A couple of weeks ago at PrezCon, I played in two heats of Ticket to Ride (designer Alan R. Moon, publisher Days of Wonder), and it was in the first of these that I came face to face with my own absent-mindedness.
As those familiar with the game know, each player starts with three tickets, each of which identifies two cities to connect by rail for points. Longer routes in general are harder to connect but are worth more points, and having multiple tickets with overlapping connections make it relatively easy to compile a substantial score. Of the three tickets at the start of the game, each player must keep at least two. The disadvantage of keeping too many tickets is that uncompleted routes lose points at the end of the game, so it is prudent to keep no more routes than one is reasonably confident of finishing.

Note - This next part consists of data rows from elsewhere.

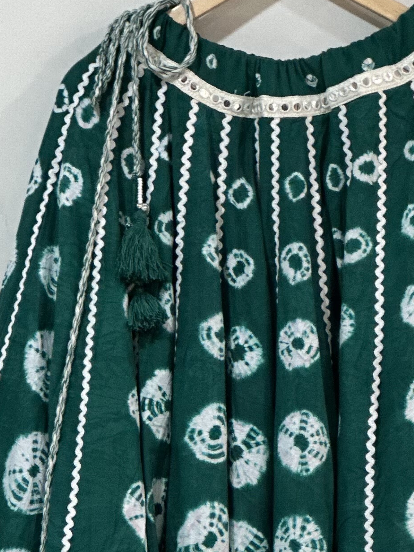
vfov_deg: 7.8
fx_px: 4018
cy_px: 591
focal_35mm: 252
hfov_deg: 5.9
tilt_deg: -2.2
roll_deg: -1.4
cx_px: 446
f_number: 2.8
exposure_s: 1/33
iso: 200
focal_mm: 9
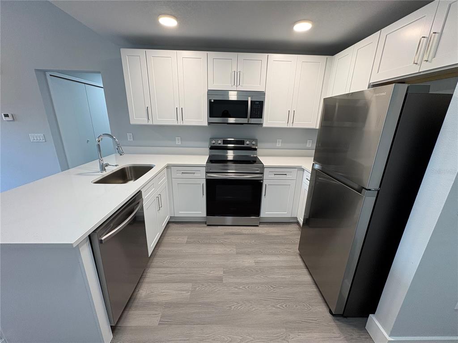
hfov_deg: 102.1
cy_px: 172
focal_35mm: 14
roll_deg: -0.9
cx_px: 229
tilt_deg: -16.4
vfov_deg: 85.7
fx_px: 185
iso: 125
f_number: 2.2
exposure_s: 1/60
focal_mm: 2.22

In my first heat, the three tickets I drew were all north-south routes with virtually no opportunity for overlap. One was to connect Vancouver and Phoenix in the west, another Sault-Sainte-Marie and Houston in central Canada-U.S., and the third New York and Miami along the eastern seaboard. So these routes had nothing in common, and clearly the logical thing to do was to discard one and strive to complete the other two. After some thought, I decided to keep the eastern and central routes. I discarded the third card, laid down the two tickets that I kept, and proceeded for the first half of the game to try to complete the two routes I'd decided to keep.
In a five-player game of TtR, there can be quite a lot of overlap among the competing players for key routes, and it became necessary for me to assemble a pretty convoluted network to get Sault-Sainte-Marie, Houston, New York, and Miami all connected. I glanced at my tickets to double-check that I'd connected the right cities, and was horrified to discover that I still had Vancouver-Phoenix in my hand. I had discarded New York - Miami without realizing it.
There was no hope at this point of making the Vancouver-Phoenix route; my opponents had by this time completely locked up the western U.S. So the rest of the game involved scrambling for more tickets that I could reasonably complete by making extensions of my existing route in the eastern half of the U.S. and Canada, in the hope of accumulating more points. I was actually rather successful, but I couldn't quite make up for the eleven points that I lost from having held on to Vancouver-Phoenix. In fact, I came in second, only ten points behind the winner. A most frustrating lesson in paying attention to one's cards.